Prompt A: In the review of the book on North Korean women and grassroots capitalism, why is the sample of defector interviews described as robust?
Prompt B: Go on with the review of the book on North Korean women and grassroots capitalism, starting after its final sentence.

Man-Made No More: A Review of ‘Women-led Grassroots Capitalism’, by Dalton and Jung

By | December 19, 2025 | No Comments

Dalton, Bronwen and Jung, Kyung-ja. North Korea’s Women-led Grassroots Capitalism London: Routledge, 2023, 222 pp, ISBN 9781003082903.

Women clean shellfish on a dock in Wonsan, North Korea. | Image: Sino-NK.

North Korea’s Women-led Grassroots Capitalism is a seminal work authored by Bronwen Dalton, a professor of management, and Kyung-ja Jung, associate professor in social and political change, both at the University of Technology, Sydney (UTS). This book represents the significant culmination of their established scholarly trajectory, which has a long-standing and consistent focus on the economic empowerment and changing roles of North Korean women.

Their expertise was cemented by major prior academic papers including “Rhetoric Versus Reality for the Women of North Korea: Mothers of the Revolution” (2006)[1] and “North Korea’s Informal Markets and the Increasing Role of Women” (2011).[2] It is reinforced by a major research project led by Dalton (2013–2016) investigating women’s role in the emergence of a nascent capitalist economy in North Korea. Critically, their work aims to challenge the external ‘vulnerability’ thesis that positions women as victims to economic and social change, instead recognising women as active agents of social change and challenging assumptions about the intersection of gender, state ideology, and marketisation in the DPRK.

The book seeks to investigate the complex relationship between gender roles and a changing North Korea to provide a more nuanced and gender-aware understanding of North Korean society. It meticulously traces the shift across three key eras: the pre-famine period (1960s–1990s); the grassroots capitalism era (mid-1990s to late 2000s); and the current Kim Jong-un period of quasi-capitalism.

Methodologically, this study fills a crucial gap within the highly restricted field of North Korean research. Due to the extreme scarcity and questionable reliability of official data, research often relies on limited interpretations of defector accounts. While this book does employ 52 in-depth defector interviews, the sample’s robustness is ensured by its wide temporal coverage, spanning defection periods from 1994 to 2015, and its broad age range, including interviewees from their 20s to their 70s. This large sample provides micro-level, grassroots, and vivid first-hand data. Through these individual life narratives, the authors explore the massive gap between official rhetoric and daily realities, revealing social structural changes in market activities and family relations.

Supplied information:
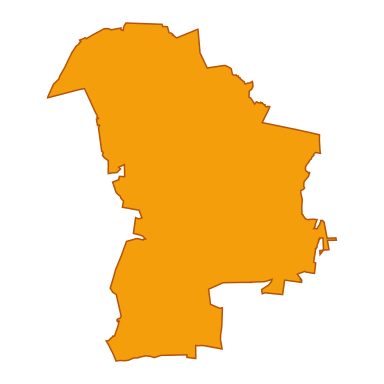 Colón, Querétaro, Mexico
{"feature_id": "50627088B94679660634187", "entity_name": "Colón", "entity_type": "district", "adm_level": 2, "iso_a3": "MEX", "parent_name": "Mexico", "parent_adm1": "Querétaro", "projection": "mercator", "projection_center": [-100.086, 20.75], "detail": "fine", "context": "isolated", "style": "filled", "palette": "amber", "viewbox_px": 384, "rotation_deg": 0, "n_neighbors": 0, "source": "geoboundaries", "source_scale": "gbopen_adm2", "svg_char_len": 5704}
<svg xmlns="http://www.w3.org/2000/svg" viewBox="0 0 384 384"><path d="M121.0,28.0L111.3,29.8L108.3,28.7L108.0,28.6L104.3,28.7L94.0,34.2L86.2,38.7L85.2,37.7L82.8,38.9L79.6,40.1L80.9,41.6L79.4,42.6L79.6,43.1L78.2,44.7L76.1,46.2L71.9,52.6L66.4,64.0L65.8,65.2L65.8,65.4L65.6,65.8L65.4,66.1L65.4,66.3L60.0,75.7L59.1,78.2L58.7,79.1L56.8,81.0L55.0,82.8L53.5,84.2L48.0,96.4L47.7,97.8L79.1,89.6L82.4,89.0L84.5,88.6L95.5,112.6L96.6,114.6L97.0,114.9L97.1,115.1L97.2,115.3L97.2,116.1L97.1,116.7L96.9,117.1L97.1,117.3L97.7,117.8L98.4,118.1L98.6,118.4L98.5,118.5L97.7,118.7L96.8,118.9L96.4,119.2L97.5,125.3L98.0,125.2L98.2,124.9L98.5,124.8L99.0,124.9L99.7,125.4L99.5,126.1L99.2,126.4L99.0,126.7L98.4,127.0L101.7,151.2L102.1,151.4L102.2,151.7L102.3,151.7L102.4,151.8L102.5,151.9L103.0,152.3L103.0,152.5L103.0,153.6L102.6,154.5L102.5,155.2L102.6,155.6L103.6,156.9L105.1,158.4L107.3,159.9L108.3,160.6L108.3,160.9L108.2,161.7L108.3,161.7L108.3,163.1L108.3,165.1L108.3,167.2L108.2,169.2L108.2,171.4L108.3,173.6L108.8,173.4L110.2,173.3L112.3,172.9L116.8,172.6L120.5,169.0L118.7,167.2L124.4,164.6L124.7,176.6L119.4,176.4L118.9,178.3L118.8,179.7L112.6,182.1L115.2,189.7L115.9,192.0L117.4,193.9L120.3,196.3L120.9,198.3L123.5,201.1L122.9,204.3L122.4,207.2L122.4,207.3L124.9,207.7L126.7,208.0L130.6,208.7L132.5,209.1L139.1,210.2L139.8,212.1L140.5,214.1L141.2,216.0L141.9,218.0L139.7,218.5L138.3,218.8L138.1,218.7L135.6,217.6L133.4,233.4L134.4,233.6L139.5,234.9L142.6,236.0L145.6,239.0L143.6,239.3L143.7,239.5L143.3,239.9L141.5,239.6L138.0,238.7L135.7,238.7L133.9,239.4L128.6,240.8L126.5,241.4L121.2,256.0L115.6,269.7L114.0,275.6L110.2,288.2L112.8,292.3L116.3,294.6L117.3,299.3L117.6,300.8L117.7,301.3L118.2,303.0L118.6,304.9L119.1,307.0L119.5,308.8L119.9,310.7L120.6,313.8L121.2,316.3L120.0,318.3L119.3,318.5L118.2,318.7L117.0,319.8L117.0,320.9L117.3,321.3L117.5,321.4L117.6,321.5L117.8,321.0L118.4,321.0L118.9,321.0L119.3,321.1L119.4,321.5L118.8,321.6L118.3,325.0L118.2,325.4L114.5,336.1L114.1,336.1L113.0,336.0L112.8,336.6L110.0,339.1L109.3,339.9L108.8,340.5L106.2,341.0L108.6,344.9L113.4,354.5L116.0,361.0L120.0,360.5L124.4,360.7L126.0,360.6L128.6,360.2L131.7,358.8L133.7,358.1L134.5,357.9L136.6,357.9L138.6,357.7L140.5,356.9L142.8,356.5L145.6,355.8L149.8,356.3L151.6,356.7L153.9,357.5L154.7,357.5L157.5,356.5L159.7,355.8L161.0,355.4L170.6,355.2L178.9,355.0L186.9,354.8L186.9,357.4L192.6,358.1L195.8,358.5L195.8,356.5L195.7,353.5L195.7,352.2L195.7,351.1L195.7,350.4L195.7,349.8L195.7,348.6L195.7,347.4L195.7,346.8L195.7,345.5L196.3,345.5L197.7,345.7L198.7,345.7L201.7,345.5L202.3,345.5L202.8,345.6L205.0,345.8L215.0,347.7L222.1,349.0L220.6,340.2L220.5,335.9L221.4,329.5L221.8,325.7L222.0,320.8L222.4,307.8L220.1,308.2L219.5,308.2L210.5,304.3L208.6,289.2L222.7,282.9L223.9,282.8L224.2,282.7L241.3,282.4L251.3,282.4L251.2,282.1L264.5,281.7L272.0,279.4L271.3,281.8L271.2,281.8L270.9,282.1L268.6,285.1L261.7,289.5L262.0,292.7L262.3,293.8L265.0,292.8L272.6,293.6L282.6,294.6L284.0,284.9L284.2,283.0L284.6,280.1L286.2,280.3L298.0,281.9L298.6,282.0L298.8,282.0L299.0,282.1L299.4,282.1L299.7,282.1L300.2,282.2L300.3,282.2L301.2,282.3L301.6,282.4L301.6,281.4L301.1,280.2L300.4,279.7L300.5,279.6L301.4,279.7L300.8,278.8L300.2,278.1L297.3,274.2L297.6,273.9L299.0,273.5L300.3,273.0L301.8,272.5L303.9,271.7L304.7,271.4L306.0,272.1L314.5,273.4L315.7,263.1L313.6,262.1L315.1,252.9L315.4,250.4L315.8,249.1L315.4,249.0L315.4,248.4L316.2,248.3L317.1,246.9L317.0,245.1L318.2,242.7L318.4,242.0L318.3,241.5L318.9,241.0L318.6,240.6L318.6,240.0L319.0,239.7L318.8,239.2L319.8,239.0L319.8,238.0L323.0,238.0L323.5,250.0L319.8,250.7L319.9,251.9L320.0,253.7L320.1,254.5L323.5,250.1L329.0,249.7L327.4,240.3L336.3,240.2L335.9,237.9L327.1,238.2L324.1,222.1L323.3,221.6L322.5,220.4L320.7,220.5L320.9,221.2L320.7,222.0L320.1,222.8L319.7,224.4L316.9,228.9L315.7,228.5L313.7,228.6L315.1,226.3L315.2,224.9L315.5,223.5L315.8,222.9L317.1,219.6L316.4,219.6L313.8,219.2L313.2,219.3L312.5,219.3L312.3,219.3L312.1,219.3L309.4,219.4L309.1,219.5L308.7,219.6L307.7,219.6L306.2,219.1L305.6,218.8L305.1,218.2L304.8,218.0L304.8,217.9L303.9,216.7L302.9,214.8L302.7,214.5L302.0,214.3L301.9,214.1L301.9,211.4L301.8,207.1L301.8,206.0L302.2,200.9L302.3,200.6L302.3,199.8L301.4,195.5L300.9,193.6L300.8,190.6L301.0,190.4L303.4,189.4L303.5,189.2L304.6,188.0L304.1,187.1L303.8,186.3L303.8,185.8L303.9,182.6L304.4,181.4L304.6,181.0L308.4,176.5L309.7,172.8L309.2,172.4L308.8,172.9L308.2,172.9L307.4,171.6L306.4,171.4L305.4,169.6L305.6,166.4L306.4,165.7L306.6,164.8L307.2,163.9L308.8,162.1L309.6,160.3L310.8,159.5L311.6,158.2L312.2,156.6L313.8,155.4L313.7,154.6L314.0,154.0L315.6,152.5L320.4,153.3L320.0,150.5L319.4,139.9L319.5,134.8L297.3,129.8L262.2,122.6L267.9,111.1L269.7,106.9L269.8,106.6L267.6,106.4L266.3,107.0L265.6,106.5L265.0,105.6L265.2,105.0L264.6,104.7L264.2,104.8L262.8,103.6L262.2,102.8L261.2,103.2L261.2,102.8L260.8,102.3L260.4,102.8L258.0,102.8L257.1,102.0L256.3,101.8L255.9,102.5L254.7,104.1L250.7,98.0L249.0,97.2L249.0,95.2L249.3,92.9L249.0,91.6L250.2,90.3L251.4,89.5L253.0,86.7L252.6,82.2L252.2,81.4L250.6,82.6L249.8,83.0L247.8,83.0L246.1,83.9L244.9,83.9L244.2,81.6L243.3,81.5L242.6,80.6L241.8,80.0L241.0,79.6L240.4,79.0L240.5,78.4L240.1,77.9L239.3,77.9L239.1,77.4L238.5,77.1L238.3,76.5L238.3,76.0L237.2,76.0L236.6,75.8L236.3,75.0L233.8,75.2L232.4,74.4L232.0,72.2L231.2,68.7L227.9,66.6L227.0,66.5L226.7,66.1L224.4,65.4L207.2,68.0L200.0,52.8L198.0,29.3L197.7,29.3L176.7,37.9L175.6,37.2L173.4,35.4L172.5,35.1L172.6,34.7L172.9,34.5L171.2,33.1L169.9,33.0L169.0,32.6L167.5,26.9L167.1,26.7L162.7,26.5L162.0,24.3L125.9,23.0L125.1,24.3L124.4,25.6L123.8,26.9L123.5,27.8L123.4,28.5L123.2,30.5L120.7,29.6L121.0,28.0Z" fill="#f59e0b" stroke="#b45309" stroke-width="1.5"/></svg>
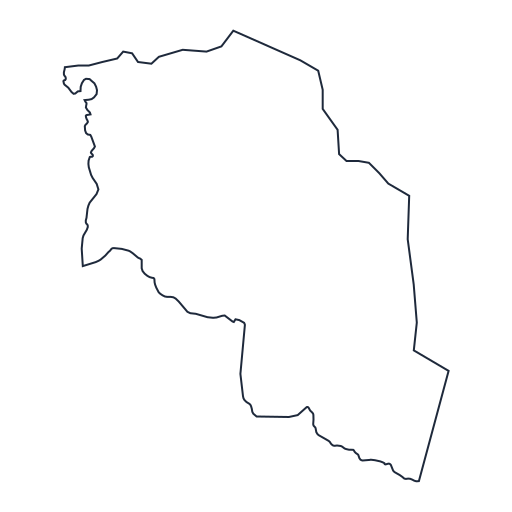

Expected answer A: The sample of 52 defector interviews is robust because it covers a wide span of defection periods, from 1994 to 2015, and a broad age range, with interviewees from their 20s to their 70s.

Expected answer B:
Chapter One effectively sets the historical context by reviewing the evolution of North Korean laws and policies concerning women from 1945, when the Korean Peninsula first came under separate Soviet and US spheres, up to the present. This chronological analysis allows the reader to critically track the shifting nature of women’s official roles within the state’s ideological framework. Crucially, the chapter highlights the persistent and widening discrepancy between state rhetoric and lived reality.

Building on this, Chapter Two, “The auntie economy”, strikes at the core of the book’s argument, establishing women as the principal agents in North Korea’s grassroots economic shift. Following the collapse of the Public Distribution System (PDS) coupon allocation in the mid-1990s, women, rather than the state, became the dominant force in procuring consumer goods through the informal labour market. Refugee reports estimate that 75 percent to 80 percent of market traders are women (p. 40). The authors provide detailed, vivid examples of women’s entrepreneurial activities, such as making alcohol or selling tailored clothes and imported appliances, often assuming the role of the primary breadwinner (p. 42).  

While men still faced the social obligation to attend work despite receiving little or no pay, effectively “tied down” by the system, the economic collapse liberated women from state labour requirements (p. 44). The authors characterise these women as “survivalist entrepreneurs”, developing their economic skills by necessity rather than opportunism. (p. 56). This new economic agency, however, also pushed some women to engage in high-risk ventures, including human trafficking and the dealing of drugs including methamphetamine and opium, in pursuit of profit (p. 56). Ultimately, these activities granted women greater economic autonomy while also forcing them into precarious situations due to a lack of economic alternatives.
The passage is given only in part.